Einen gepflegten Garten hat jeder gern – vor allem Erwachsene. So ist es auch in der Familie Picobello. Der Gärtner muss jede Pflanze bis ins kleinste Detail akkurat und präzise schneiden und halten. Doch eines Tages kündigt er entnervt. Was nun?

Dieses Bilderbuch erzählt eine kuriose und witzige Geschichte über eine Familie, die zwar die Natur liebte, aber nur in akkurat nach ihren Wünschen geregelter Form in ihrem Garten. Als der Gärtner kündigt, beginnen alle Pflanzen unkontrolliert zu wachsen, denn die Familie selber ist im Gärtnern sehr unerfahren. Die Pflanzen wachsen infolge dessen sogar in ihr Haus hinein und „umschlingen und verschlingen“ alles. Hier geht die Geschichte ins Fantastische über. Die Familie fängt plötzlich an, alles loszulassen, sie lassen sich durch die Natur treiben und von ihr verzaubern.

ERFASSTE DATEN>

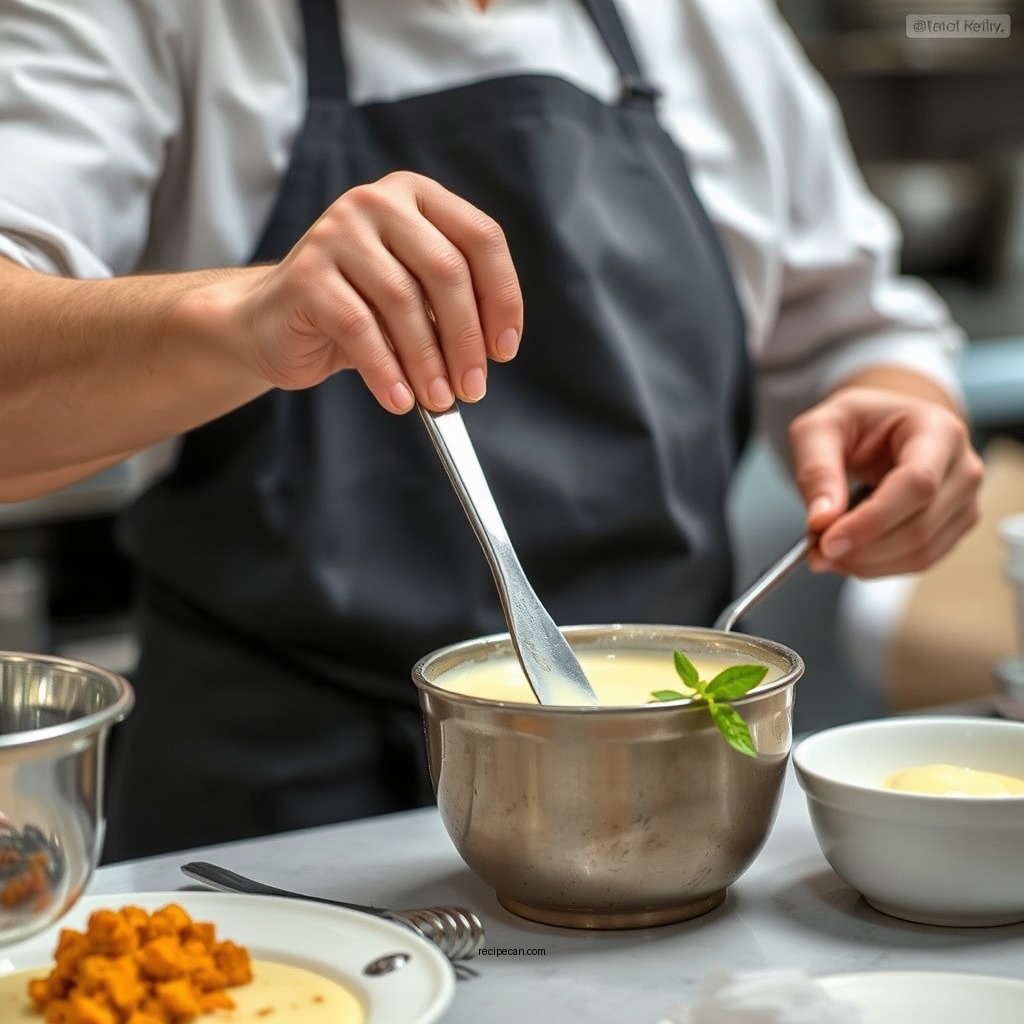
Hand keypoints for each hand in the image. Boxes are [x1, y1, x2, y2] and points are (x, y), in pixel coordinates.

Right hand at [228, 171, 522, 411]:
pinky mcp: (306, 273)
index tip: (504, 349)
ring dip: (428, 362)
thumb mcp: (414, 297)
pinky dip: (386, 371)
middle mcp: (378, 202)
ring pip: (404, 301)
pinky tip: (399, 399)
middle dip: (466, 339)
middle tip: (472, 387)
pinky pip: (359, 328)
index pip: (482, 238)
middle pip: (447, 270)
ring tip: (437, 400)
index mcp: (417, 197)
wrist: (273, 321)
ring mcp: (337, 232)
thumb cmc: (355, 309)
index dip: (502, 298)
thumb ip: (450, 307)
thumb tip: (489, 353)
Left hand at [787, 385, 983, 576]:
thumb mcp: (818, 429)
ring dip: (864, 563)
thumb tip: (821, 520)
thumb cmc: (855, 422)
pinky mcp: (954, 528)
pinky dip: (876, 566)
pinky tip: (848, 553)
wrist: (880, 428)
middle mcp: (962, 468)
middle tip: (814, 549)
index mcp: (938, 430)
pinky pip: (919, 561)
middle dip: (860, 547)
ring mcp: (964, 502)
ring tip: (824, 550)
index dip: (872, 520)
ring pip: (920, 552)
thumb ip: (816, 470)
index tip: (828, 541)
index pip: (918, 484)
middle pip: (919, 526)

ARBEITSAUFTRÄGE>
A - Beantworte mithilfe des Textauszugs über das Bilderbuch die folgenden Fragen:
(i) Wie heißt die Familie, um die es geht?
(ii) Was tut der Gärtner eines Tages?
(iii) Wohin wachsen die Pflanzen schließlich hinein?
B - Schreibe den Textauszug über das Bilderbuch zur Familie Picobello im Anschluss an seinen letzten Satz weiter.

LÖSUNGEN>
A -
(i) Picobello
(ii) Er kündigt entnervt.
(iii) In das Haus der Familie

B -
Nach dieser traumhaften Sommer- und Urlaubszeit muss aber leider etwas geschehen …

Diese fantastische Geschichte der Autorin wird fabelhaft von ihren eigenen Illustrationen begleitet. Gras und Blätter sind stets in tiefem Grün gehalten und Blüten in bunten Farben, die Familie Picobello, ihr Gärtner und ihr Haus dagegen in schwarz, weiß und grau, bis auf ihre (sichtbaren) Körperteile. Dabei tragen sie noch Kleidung mit sehr akkuraten, schwarz-weißen Mustern, die sich auch im Boden des Hauses fortsetzen. Der Gegensatz ist so perfekt.

Selbst als die Natur überhandnimmt - die Menschen sind hier meist viel kleiner als die Blumen gezeichnet - und die Familie sie zu genießen beginnt, bleiben sie in dieser Aufmachung. So bleibt auch der Kontrast.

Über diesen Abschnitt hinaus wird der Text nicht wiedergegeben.